Acto seguido, la obra de Vera Egitoe trata de la película que muchxs necesitamos visionar en la década pasada y que dialoga con aprendizajes sumados en el tiempo. Hablo precisamente del 2011, 2013 y 2018. Escenarios de lucha estudiantil y de organización popular en Chile y en otros puntos de latinoamérica.
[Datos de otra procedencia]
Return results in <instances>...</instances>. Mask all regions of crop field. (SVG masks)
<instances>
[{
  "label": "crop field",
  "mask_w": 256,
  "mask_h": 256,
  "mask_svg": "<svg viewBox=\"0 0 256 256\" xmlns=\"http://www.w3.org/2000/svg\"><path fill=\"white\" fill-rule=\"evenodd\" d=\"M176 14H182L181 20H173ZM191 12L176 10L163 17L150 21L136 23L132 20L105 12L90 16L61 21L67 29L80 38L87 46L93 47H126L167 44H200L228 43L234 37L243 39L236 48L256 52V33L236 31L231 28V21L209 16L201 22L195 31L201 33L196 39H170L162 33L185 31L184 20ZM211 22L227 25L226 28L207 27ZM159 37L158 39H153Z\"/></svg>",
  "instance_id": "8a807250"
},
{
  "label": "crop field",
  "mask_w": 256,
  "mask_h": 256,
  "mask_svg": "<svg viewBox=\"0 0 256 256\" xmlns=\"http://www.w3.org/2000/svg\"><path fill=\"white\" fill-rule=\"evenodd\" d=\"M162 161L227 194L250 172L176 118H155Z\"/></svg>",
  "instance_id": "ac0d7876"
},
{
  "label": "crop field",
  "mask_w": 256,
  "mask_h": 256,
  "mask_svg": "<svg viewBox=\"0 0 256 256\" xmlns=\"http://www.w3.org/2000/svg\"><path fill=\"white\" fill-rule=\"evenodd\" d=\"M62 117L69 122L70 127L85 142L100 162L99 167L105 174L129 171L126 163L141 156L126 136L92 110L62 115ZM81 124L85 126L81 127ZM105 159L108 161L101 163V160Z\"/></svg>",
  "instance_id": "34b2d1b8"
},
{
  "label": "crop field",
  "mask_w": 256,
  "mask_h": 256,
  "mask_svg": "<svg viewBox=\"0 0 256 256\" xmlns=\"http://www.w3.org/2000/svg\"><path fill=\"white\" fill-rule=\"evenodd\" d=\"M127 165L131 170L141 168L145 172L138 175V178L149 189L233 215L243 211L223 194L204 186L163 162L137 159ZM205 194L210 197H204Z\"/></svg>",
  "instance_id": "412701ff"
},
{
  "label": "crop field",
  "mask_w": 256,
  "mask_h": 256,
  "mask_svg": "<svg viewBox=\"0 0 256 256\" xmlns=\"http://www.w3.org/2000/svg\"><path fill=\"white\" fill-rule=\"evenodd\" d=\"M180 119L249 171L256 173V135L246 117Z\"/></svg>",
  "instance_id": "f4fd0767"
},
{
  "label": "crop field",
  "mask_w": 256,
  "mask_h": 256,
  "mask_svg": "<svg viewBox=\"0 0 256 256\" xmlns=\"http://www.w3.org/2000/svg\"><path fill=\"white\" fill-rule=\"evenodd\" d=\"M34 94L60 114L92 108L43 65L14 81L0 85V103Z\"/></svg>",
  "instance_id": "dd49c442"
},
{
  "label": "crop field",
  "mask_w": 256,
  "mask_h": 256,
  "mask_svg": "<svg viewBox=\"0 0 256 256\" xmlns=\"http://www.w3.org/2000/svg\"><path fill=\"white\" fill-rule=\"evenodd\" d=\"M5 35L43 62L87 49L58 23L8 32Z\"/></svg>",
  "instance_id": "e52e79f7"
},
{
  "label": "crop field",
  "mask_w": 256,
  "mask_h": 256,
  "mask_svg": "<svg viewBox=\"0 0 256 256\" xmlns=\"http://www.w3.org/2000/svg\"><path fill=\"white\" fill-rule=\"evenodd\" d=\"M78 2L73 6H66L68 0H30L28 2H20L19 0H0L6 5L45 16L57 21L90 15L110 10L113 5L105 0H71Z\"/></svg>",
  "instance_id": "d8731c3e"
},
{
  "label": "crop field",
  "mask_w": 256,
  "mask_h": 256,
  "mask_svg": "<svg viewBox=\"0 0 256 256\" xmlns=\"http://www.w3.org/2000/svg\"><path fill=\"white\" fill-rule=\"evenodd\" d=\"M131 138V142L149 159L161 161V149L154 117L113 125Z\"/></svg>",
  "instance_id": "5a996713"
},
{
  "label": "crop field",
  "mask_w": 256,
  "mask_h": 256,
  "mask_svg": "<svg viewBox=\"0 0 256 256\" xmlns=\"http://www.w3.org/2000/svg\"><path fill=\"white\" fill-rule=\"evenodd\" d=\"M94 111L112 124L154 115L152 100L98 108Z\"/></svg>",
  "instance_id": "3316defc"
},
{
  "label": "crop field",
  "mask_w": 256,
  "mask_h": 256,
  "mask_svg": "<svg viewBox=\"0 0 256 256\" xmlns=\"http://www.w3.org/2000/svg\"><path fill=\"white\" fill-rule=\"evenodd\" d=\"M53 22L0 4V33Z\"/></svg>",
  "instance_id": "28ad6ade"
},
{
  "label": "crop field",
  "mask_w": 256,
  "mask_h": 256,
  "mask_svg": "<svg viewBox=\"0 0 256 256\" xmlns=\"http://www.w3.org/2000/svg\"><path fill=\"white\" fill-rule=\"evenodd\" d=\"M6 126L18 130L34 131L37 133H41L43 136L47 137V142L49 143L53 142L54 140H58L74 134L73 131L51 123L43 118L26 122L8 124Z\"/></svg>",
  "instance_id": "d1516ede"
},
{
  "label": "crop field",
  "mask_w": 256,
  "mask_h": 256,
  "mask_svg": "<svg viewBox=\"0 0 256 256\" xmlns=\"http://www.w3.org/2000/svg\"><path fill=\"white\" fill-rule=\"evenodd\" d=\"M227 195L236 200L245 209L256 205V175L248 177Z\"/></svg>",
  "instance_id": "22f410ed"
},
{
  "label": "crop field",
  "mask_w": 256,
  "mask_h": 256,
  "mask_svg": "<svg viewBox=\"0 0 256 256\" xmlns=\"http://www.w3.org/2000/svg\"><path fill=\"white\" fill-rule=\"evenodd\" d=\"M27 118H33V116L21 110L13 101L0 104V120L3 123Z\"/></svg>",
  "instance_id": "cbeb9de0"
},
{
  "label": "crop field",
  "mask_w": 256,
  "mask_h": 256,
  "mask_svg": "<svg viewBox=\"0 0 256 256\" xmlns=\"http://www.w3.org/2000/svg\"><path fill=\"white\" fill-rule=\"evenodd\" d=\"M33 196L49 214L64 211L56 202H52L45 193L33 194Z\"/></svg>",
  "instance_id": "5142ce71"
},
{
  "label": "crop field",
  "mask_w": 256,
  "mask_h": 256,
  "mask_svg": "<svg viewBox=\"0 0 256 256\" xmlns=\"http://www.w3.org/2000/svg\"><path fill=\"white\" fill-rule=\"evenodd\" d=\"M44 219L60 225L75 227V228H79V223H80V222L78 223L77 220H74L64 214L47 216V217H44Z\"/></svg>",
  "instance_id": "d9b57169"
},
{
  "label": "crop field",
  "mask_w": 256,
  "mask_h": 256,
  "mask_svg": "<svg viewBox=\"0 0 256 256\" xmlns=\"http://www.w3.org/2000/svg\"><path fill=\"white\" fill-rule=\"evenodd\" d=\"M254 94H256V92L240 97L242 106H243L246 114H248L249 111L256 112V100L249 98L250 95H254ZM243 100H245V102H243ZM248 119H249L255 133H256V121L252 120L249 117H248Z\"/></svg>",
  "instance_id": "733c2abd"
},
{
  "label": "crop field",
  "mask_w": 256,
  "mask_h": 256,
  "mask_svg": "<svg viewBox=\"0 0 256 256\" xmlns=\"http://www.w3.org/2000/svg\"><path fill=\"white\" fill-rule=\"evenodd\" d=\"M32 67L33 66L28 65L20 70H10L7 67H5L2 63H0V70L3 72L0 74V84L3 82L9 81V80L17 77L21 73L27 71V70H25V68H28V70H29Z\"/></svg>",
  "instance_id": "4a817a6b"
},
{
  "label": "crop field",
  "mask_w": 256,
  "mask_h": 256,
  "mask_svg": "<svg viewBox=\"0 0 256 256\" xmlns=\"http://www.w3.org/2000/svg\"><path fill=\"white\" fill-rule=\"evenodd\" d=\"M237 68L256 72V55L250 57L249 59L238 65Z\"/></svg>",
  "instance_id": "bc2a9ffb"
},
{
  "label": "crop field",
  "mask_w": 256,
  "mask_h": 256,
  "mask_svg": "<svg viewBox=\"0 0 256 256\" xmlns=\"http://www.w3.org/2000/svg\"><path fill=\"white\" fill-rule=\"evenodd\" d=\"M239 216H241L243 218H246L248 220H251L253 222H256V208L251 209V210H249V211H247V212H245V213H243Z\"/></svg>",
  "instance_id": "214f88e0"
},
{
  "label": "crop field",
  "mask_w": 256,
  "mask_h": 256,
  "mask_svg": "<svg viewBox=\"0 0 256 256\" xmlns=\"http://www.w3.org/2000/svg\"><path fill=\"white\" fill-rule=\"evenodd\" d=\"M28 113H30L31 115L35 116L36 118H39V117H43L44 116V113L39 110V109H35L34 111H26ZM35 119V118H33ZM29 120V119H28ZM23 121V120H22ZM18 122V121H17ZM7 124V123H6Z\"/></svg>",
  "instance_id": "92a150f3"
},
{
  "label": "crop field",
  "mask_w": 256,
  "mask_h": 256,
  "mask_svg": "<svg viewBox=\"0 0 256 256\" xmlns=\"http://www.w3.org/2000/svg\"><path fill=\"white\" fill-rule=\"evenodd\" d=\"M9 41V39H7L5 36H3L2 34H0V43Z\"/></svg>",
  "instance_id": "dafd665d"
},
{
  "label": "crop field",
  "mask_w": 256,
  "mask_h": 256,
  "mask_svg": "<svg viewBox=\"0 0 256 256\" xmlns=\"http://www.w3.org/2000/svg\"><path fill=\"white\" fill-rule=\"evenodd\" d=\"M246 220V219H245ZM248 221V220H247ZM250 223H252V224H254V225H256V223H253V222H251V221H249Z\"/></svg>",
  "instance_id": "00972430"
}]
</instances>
Egito toma los antecedentes del pasado –1968– para hacer explícitas determinadas resonancias de ese tiempo en nuestras experiencias contemporáneas: la poca y nula eficacia de las orgánicas democráticas, la vulnerabilidad de nuestras organizaciones, los pares masculinos desarticulando, las figuras de representación en escaños cómodos y gozosos de épicas ombliguistas. Y nuestro respeto inquebrantable por los conductos de representación popular, aunque en eso se –nos– fuera la vida. Y con eso la estima sacral de las urnas. El culto de votar como sí con solo hacerlo pudiéramos desviar el curso de las balas con las que fuimos amenazadxs incansablemente.

La ficción nos presenta un movimiento estudiantil, pero no su infantilización. En ningún caso es una película apologética o derrotista. Y es que Egito toma decisiones en frío y propone una concatenación desafectada, al mismo tiempo que horizontal con la gravedad de la memoria de los acontecimientos. Cuerpos suben en el edificio, cuerpos bajan en el medio por lo que sucederá. La memoria de la represión, más allá de que sea ficticia, por sí misma tiene la capacidad de remontarnos a la vigencia de un tiempo imperecedero. Un tiempo quieto donde cabemos todxs cuyas imágenes duelen. Resuelven. 

A mi parecer, lo hecho por ambas realizadoras reclaman visionados, presencias y una asamblea transhistórica. Puntualmente, digo esto de ambas películas por la capacidad que tienen de traslucir nodos críticos y años de ensayo. Entonces damos con que indistintamente del lugar en que nos situemos en el curso de la historia, las represiones se parecen entre sí: barullo, tumultos, hormigueo y caos.

 

¿A qué dios cíclico le encaminamos nuestras insurrecciones? 

¿Qué fe ciega por la democracia cobra cuerpos y traumas? 

(preguntas anotadas en el margen de una boleta del día)

Hablo de películas para caminar con tumultos. Y de la escritura como sutura. Y de películas que lo pueden todo.